Different Results when processing example CSV

GoHawks1423 · July 17, 2017, 2:42am

I am trying to learn KNIME and do a text classifier. I am going through the Document Classification example and using that to build my own. I have a CSV file for my data that has one column for text and another for the category.

The example uses the Table Reader nodes to read in data. I took the concatenated result of that model and exported it to a CSV so that it mimcs my data. Everything is built the same and I get identical results up to the Term FIltering node. Basically, instead of using the Table Reader I read the exact same data via File Reader. However, when I get to the Bag of Words part in the Term filtering, I suddenly get different results. The example model contains many more rows of output. Is there something I'm not accounting for? All of the settings are identical but the results are the vastly different. Is the Strings To Document tokenizing the CSV entries differently? I just used the default tokenizer.

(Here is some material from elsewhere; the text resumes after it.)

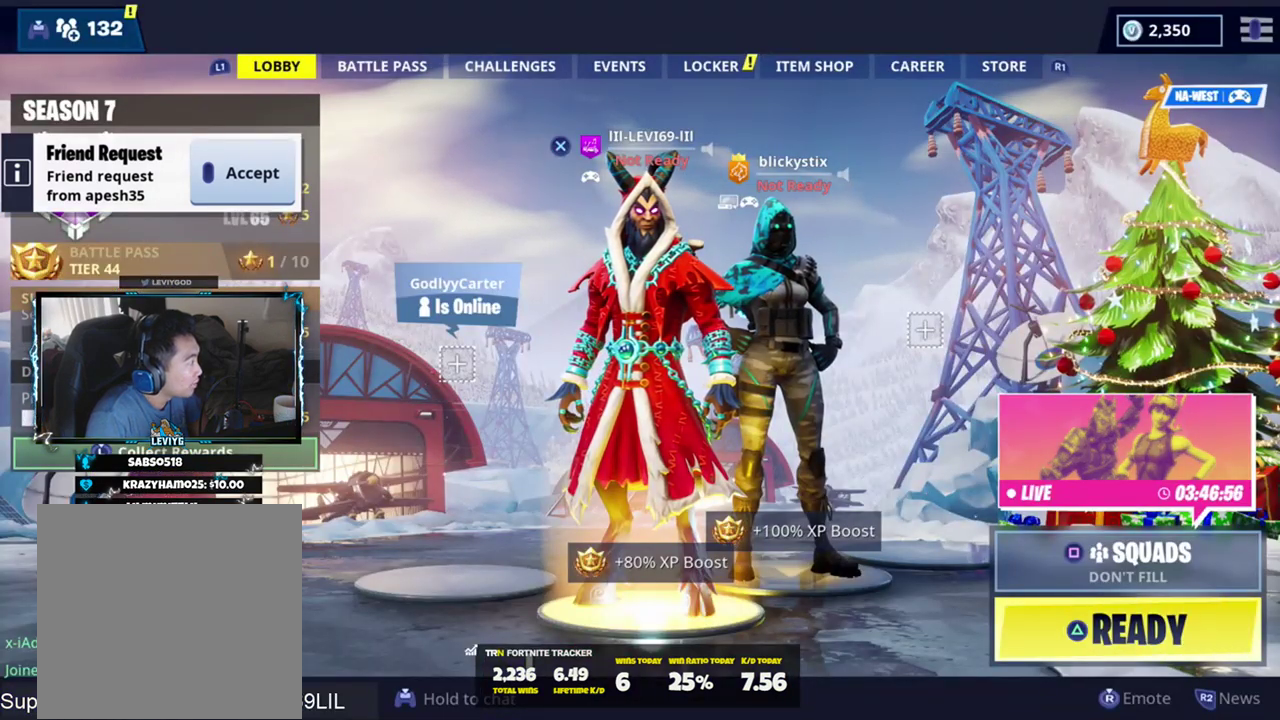
{"buttons": [], "left_stick": "center", "right_stick": "center", "events": [[67, "left_stick", "right"], [200, "START", "down"], [217, "left_stick", "center"], [417, "START", "up"]]}
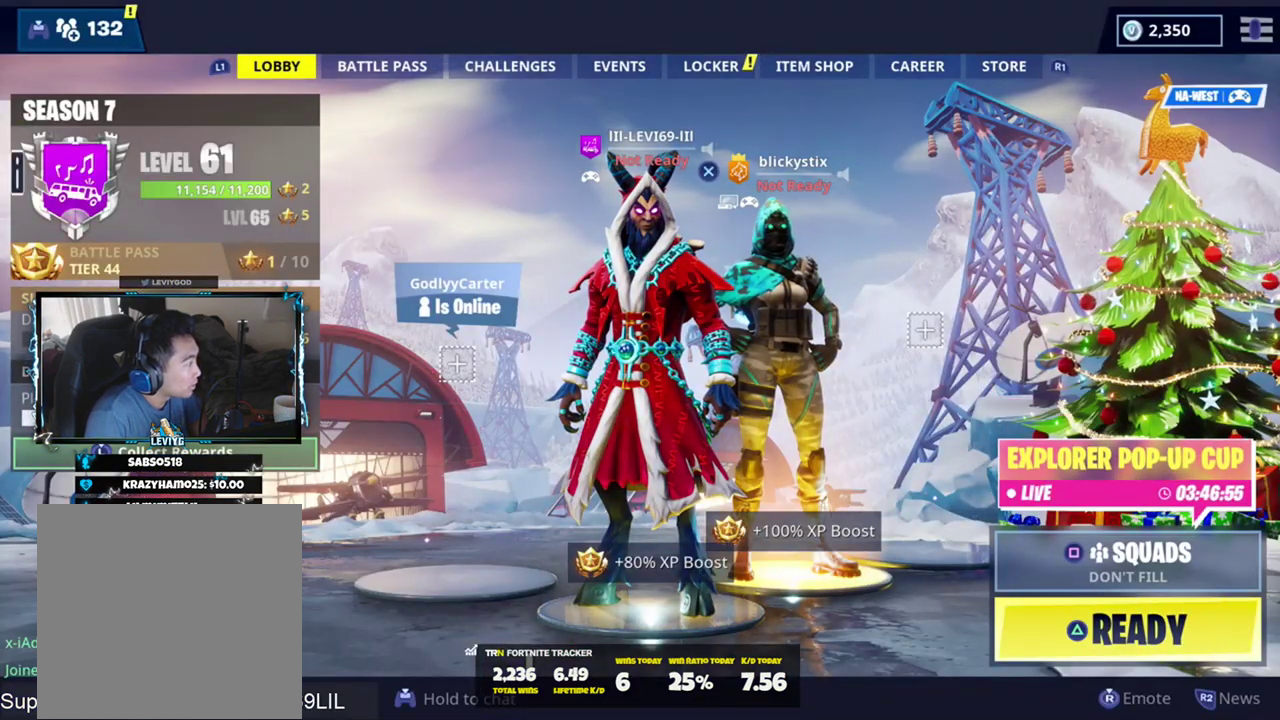
{"buttons": ["CIRCLE"], "left_stick": "center", "right_stick": "center", "events": [[351, "CIRCLE", "down"]]}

Iris · July 26, 2017, 8:38am

Hi Hawks,

this is really difficult to diagnose without actually looking at your workflow.

Best, Iris

UtilityHawk · September 9, 2017, 4:59am

Here is my workflow. Maybe I'm doing it wrong. I'm just learning this software but this looked fairly straight forward.

01_Document_clustering.knwf

UtilityHawk · September 9, 2017, 6:14am

As an example, when I run up to the bag of words creator, I noticed that the output table had 25,009 rows. Using the same exact settings, I could only get 1,726 with my CSV import.

system · June 2, 2023, 9:45pm

This topic was automatically closed 90 days after the last reply. New replies are no longer allowed.